On Some Lines by Tranströmer

                                                  I find myself in the deep corridor
that would have been dark
if my right hand wasn’t shining like a torch.
— Tomas Tranströmer
One of those idle hours I did not want
To participate in “group,” when it seemed
Impossible I’d know a word to haunt
Again, or make me laugh, or spur that dream

To roam myself the ranges of the tongue;
When on that ward I thought not one aspect
Of anything, no matter how strong, strange,
Or keen, could sharpen the “blunted affect”

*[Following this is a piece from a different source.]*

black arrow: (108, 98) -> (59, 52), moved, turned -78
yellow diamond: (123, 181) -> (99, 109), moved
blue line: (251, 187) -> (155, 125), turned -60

Even electric shock had no effect on    ...
During one such despondent interval
I read these lines from his New Directions
New collected poems, and the verbal

Sequence somehow composed the correct code
To unlock feeling: corridor, right hand,
Dark, and torch. Even though I suspected
“Torch” an Anglicism for flashlight, and

Not the primitive oil-dipped, rag-wrapped bough
I wanted right then, I quashed suspicion
And allowed the word to spark, flame, allowed
The word to spotlight the Cimmerian

Depths of my head like a guide in Chauvet.
As for “right hand,” it woke a hoarded creed,
Cloud-rafted ascension, mandorla, Day
Of Atonement; it tore to a buried

Hunger for dexterity, and the shame
Of gauche living and sinister desire
(I can’t play right so I’ll give up the game);
It told my coldness a hand could catch fire.

The sentence was enough and has been since.
The deep corridor, the darkness — it’s there
Still, but since that hour there’s one difference.
I’ve hooked myself to some lines from elsewhere.